Validation & Preflight

Pre-flight checks

Docs: SQL Warehouses | Databricks SDK for Python

When to use: Before starting a long-running clone, verify that everything is in place: workspace connectivity, warehouse is running, catalogs are accessible, and you have write permissions.

Real-world scenario: Your clone job runs at 2 AM via a scheduled workflow. Instead of failing 30 minutes in because the warehouse was stopped, the pre-flight check catches it immediately and fails fast.

# Run all checks
clxs preflight

Output:

============================================================
PRE-FLIGHT CHECK RESULTS
============================================================
[PASS] env_vars: DATABRICKS_HOST and TOKEN set
[PASS] connectivity: 12 catalogs accessible
[PASS] warehouse: my-warehouse (RUNNING)
[PASS] source_access (production): Accessible (1 schema(s) readable)
[PASS] destination_access (staging): Accessible (1 schema(s) readable)
[PASS] write_permissions: Can create/drop schemas
------------------------------------------------------------
6 passed, 0 warnings, 0 failed
============================================================
All critical checks passed. Ready to proceed.
tip

If the destination catalog doesn't exist yet, the preflight will show a warning (not a failure) — the clone command will create it automatically.

# Skip the write permission check (e.g., for read-only analysis commands)
clxs preflight --no-write-check

Automate it

Add pre-flight as a step before clone in your pipeline:

clxs preflight && clxs clone

Post-clone validation

Docs: Information Schema TABLES

When to use: After cloning, verify that the destination tables have the same data as the source — row counts and optionally data checksums.

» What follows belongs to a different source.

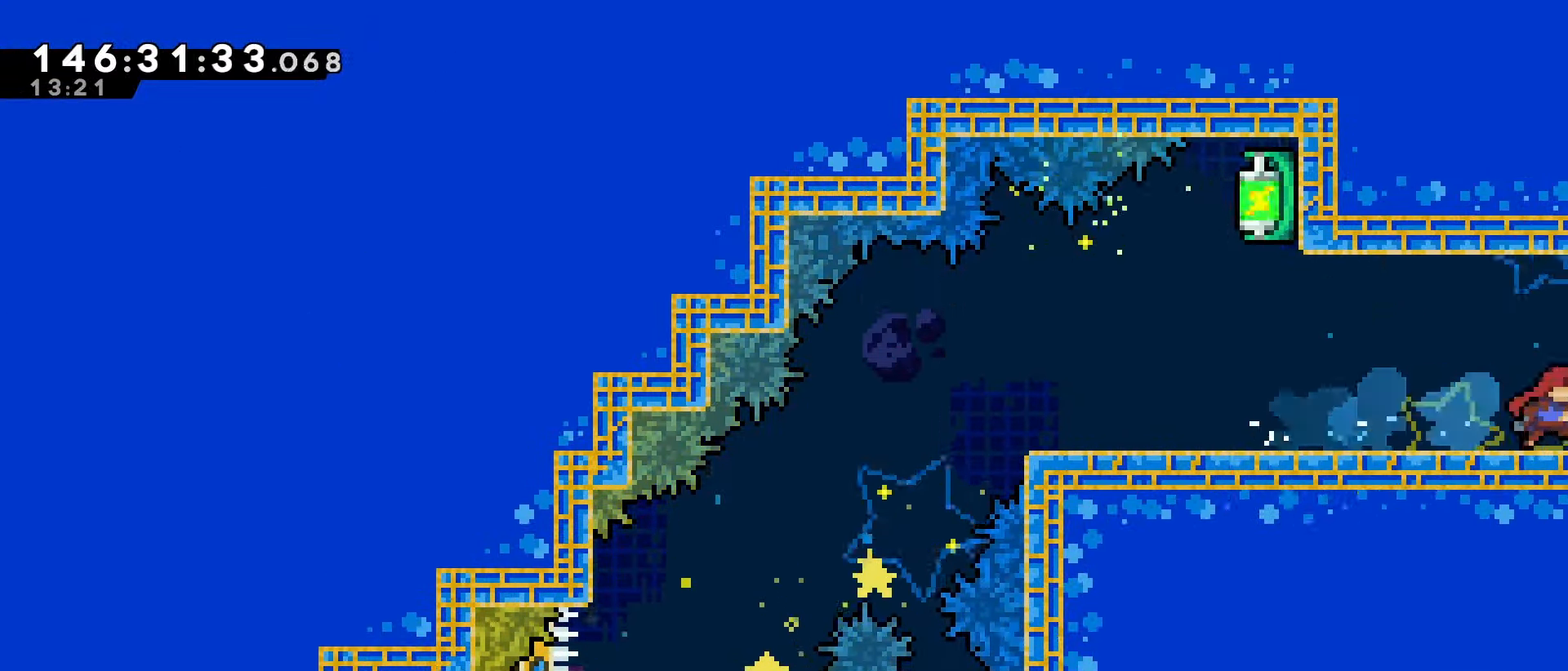
{"keys": ["right"], "events": []}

Real-world scenario: You cloned production to staging for QA testing. Before the QA team starts, you need to verify every table has the correct row count.

# Row count validation
clxs validate --source production --dest staging

# With checksum (slower but catches data corruption)
clxs validate --source production --dest staging --checksum

Output:

============================================================
VALIDATION SUMMARY: production vs staging
============================================================
Total tables: 247
Matched: 245
Mismatched: 2
Errors: 0
Mismatched tables:
sales.daily_agg: source=1043289 dest=1043201
hr.payroll: source=15232 dest=15230
============================================================

Automated validation after clone

# Clone + auto-validate in one command
clxs clone --validate --checksum

Cost estimation

Docs: DESCRIBE DETAIL

When to use: Before running a deep clone, estimate how much additional storage it will cost so you can get budget approval or choose shallow clone instead.

Real-world scenario: Your finance team asks: "How much will it cost to maintain a deep clone of the production catalog?" You run the estimator to get a dollar figure.

# Default pricing ($0.023/GB/month — AWS S3 standard)
clxs estimate --source production

# Custom pricing
clxs estimate --source production --price-per-gb 0.03

Output:

============================================================
COST ESTIMATION: production (DEEP CLONE)
============================================================
Total tables: 247
Total size: 1.84 TB
Estimated monthly storage cost: $43.38/month
Estimated annual cost: $520.56/year
============================================================